Data in this exercise Start Marker

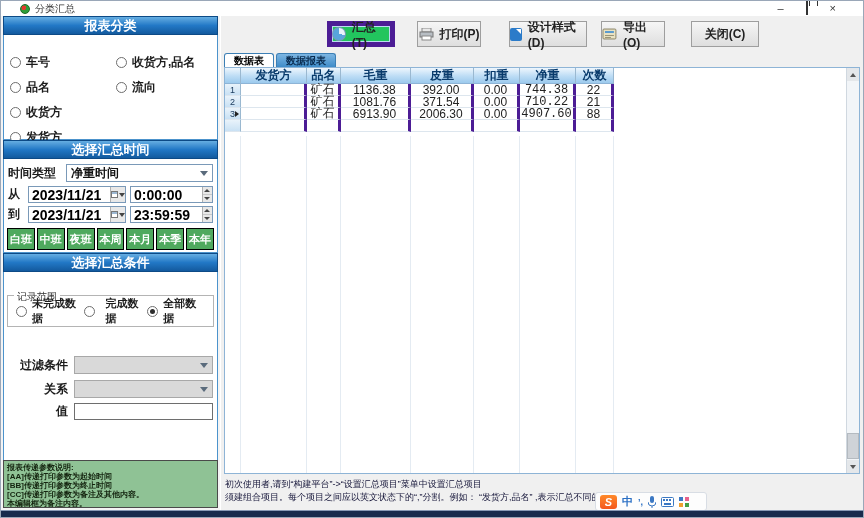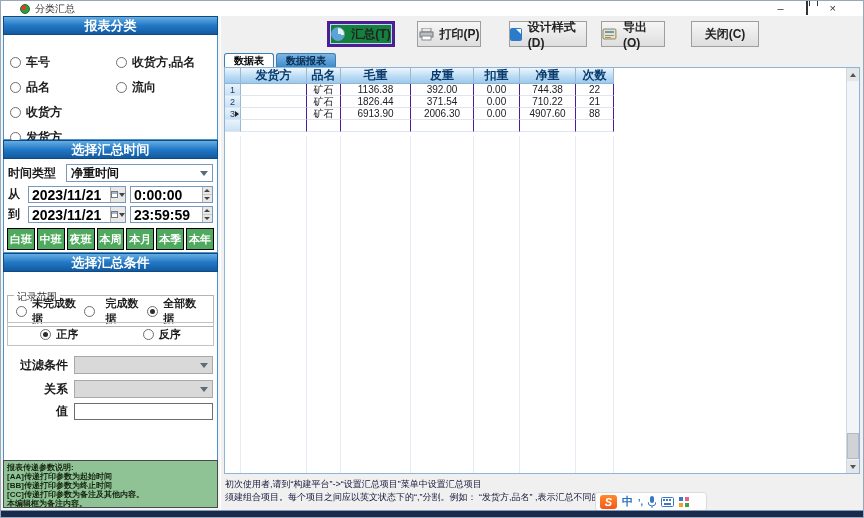--- a/index.html
+++ b/index.html
@@ -68,7 +68,7 @@
   .tbtn { position:absolute; top:5px; height:26px; display:flex; align-items:center; justify-content:center;
     gap:6px; background:linear-gradient(180deg,#f6f6f6,#dedede); border:1px solid #9e9e9e;
     font-size:12px; font-weight:bold; color:#222; }
-  .tbtn.focused { background:#15803d; border:3px solid #4c1d95; box-shadow:0 0 0 1px #bcd9f2 inset; }
+  .tbtn.focused { background:#22c55e; border:5px solid #4c1d95; box-shadow:0 0 0 1px #bcd9f2 inset; }
   .icon-pie { width:14px; height:14px; border-radius:50%; border:1px solid #7a9ab8;
     background:conic-gradient(#e8f2fa 0 100deg,#58a5dc 100deg 360deg); }
   .icon-design { width:13px; height:13px; background:#2b7bc9; border-radius:2px; position:relative; }

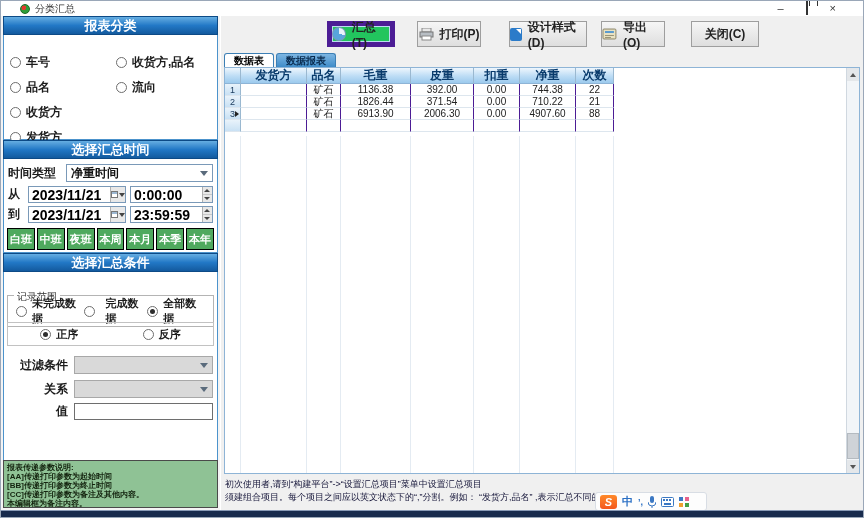--- a/index.html
+++ b/index.html
@@ -95,7 +95,7 @@
   .rowmark { position:absolute; right:1px; width:0; height:0; border-top:3px solid transparent;
     border-bottom:3px solid transparent; border-left:4px solid #222; }
   .c0{width:16px;} .c1{width:66px;} .c2{width:34px;} .c3{width:70px;}
-  .c4{width:63px;} .c5{width:46px;} .c6{width:56px;} .c7{width:38px;}
+  .c4{width:63px;} .c5{width:46px;} .c6{width:56px;font-family:Liberation Mono, monospace;} .c7{width:38px;}
   .grid-ext { position:absolute; left:0; top:68px; bottom:0; display:flex; }
   .grid-ext div { border-right:1px solid #e4ebf2; height:100%; }
   

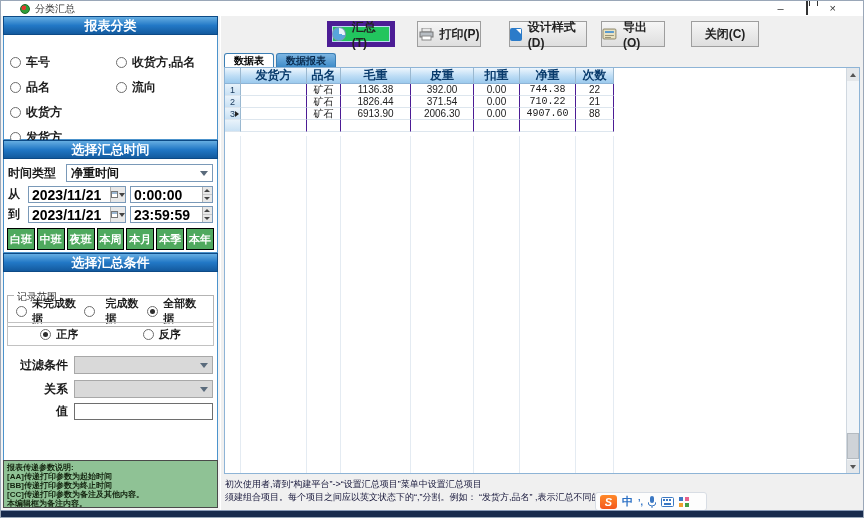--- a/index.html
+++ b/index.html
@@ -87,8 +87,8 @@
   .th { height:16px; background:linear-gradient(180deg,#eef6fd 0%,#bcdcf5 55%,#9ccaed 100%);
     border-right:1px solid #9ab8d0; border-bottom:1px solid #8eb4d6; color:#083a6b;
     font-size:12px; font-weight:bold; display:flex; align-items:center; justify-content:center; }
-  .td { height:12px; border-right:1px solid #4c1d95; border-bottom:1px solid #dde6ee;
-    font-size:10px; color:#222; display:flex; align-items:center; justify-content:center;
+  .td { height:12px; border-right:3px solid #4c1d95; border-bottom:1px solid #dde6ee;
+    font-size:12px; color:#222; display:flex; align-items:center; justify-content:center;
     font-family:"Liberation Sans","DejaVu Sans",sans-serif; }
   .numcell { background:linear-gradient(180deg,#e9f3fb,#c9e1f4); border-right:1px solid #9ab8d0;
     font-size:9px; color:#1a3a5c; position:relative; }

Data in this exercise End Marker

Reproduce the material in full, word for word, and omit the pictures.

§ Task output
--- a/index.html
+++ b/index.html
@@ -68,7 +68,7 @@
   .tbtn { position:absolute; top:5px; height:26px; display:flex; align-items:center; justify-content:center;
     gap:6px; background:linear-gradient(180deg,#f6f6f6,#dedede); border:1px solid #9e9e9e;
     font-size:12px; font-weight:bold; color:#222; }
-  .tbtn.focused { background:#15803d; border:3px solid #4c1d95; box-shadow:0 0 0 1px #bcd9f2 inset; }
+  .tbtn.focused { background:#22c55e; border:5px solid #4c1d95; box-shadow:0 0 0 1px #bcd9f2 inset; }
   .icon-pie { width:14px; height:14px; border-radius:50%; border:1px solid #7a9ab8;
     background:conic-gradient(#e8f2fa 0 100deg,#58a5dc 100deg 360deg); }
   .icon-design { width:13px; height:13px; background:#2b7bc9; border-radius:2px; position:relative; }

--- a/index.html
+++ b/index.html
@@ -95,7 +95,7 @@
   .rowmark { position:absolute; right:1px; width:0; height:0; border-top:3px solid transparent;
     border-bottom:3px solid transparent; border-left:4px solid #222; }
   .c0{width:16px;} .c1{width:66px;} .c2{width:34px;} .c3{width:70px;}
-  .c4{width:63px;} .c5{width:46px;} .c6{width:56px;} .c7{width:38px;}
+  .c4{width:63px;} .c5{width:46px;} .c6{width:56px;font-family:Liberation Mono, monospace;} .c7{width:38px;}
   .grid-ext { position:absolute; left:0; top:68px; bottom:0; display:flex; }
   .grid-ext div { border-right:1px solid #e4ebf2; height:100%; }
   

--- a/index.html
+++ b/index.html
@@ -87,8 +87,8 @@
   .th { height:16px; background:linear-gradient(180deg,#eef6fd 0%,#bcdcf5 55%,#9ccaed 100%);
     border-right:1px solid #9ab8d0; border-bottom:1px solid #8eb4d6; color:#083a6b;
     font-size:12px; font-weight:bold; display:flex; align-items:center; justify-content:center; }
-  .td { height:12px; border-right:1px solid #4c1d95; border-bottom:1px solid #dde6ee;
-    font-size:10px; color:#222; display:flex; align-items:center; justify-content:center;
+  .td { height:12px; border-right:3px solid #4c1d95; border-bottom:1px solid #dde6ee;
+    font-size:12px; color:#222; display:flex; align-items:center; justify-content:center;
     font-family:"Liberation Sans","DejaVu Sans",sans-serif; }
   .numcell { background:linear-gradient(180deg,#e9f3fb,#c9e1f4); border-right:1px solid #9ab8d0;
     font-size:9px; color:#1a3a5c; position:relative; }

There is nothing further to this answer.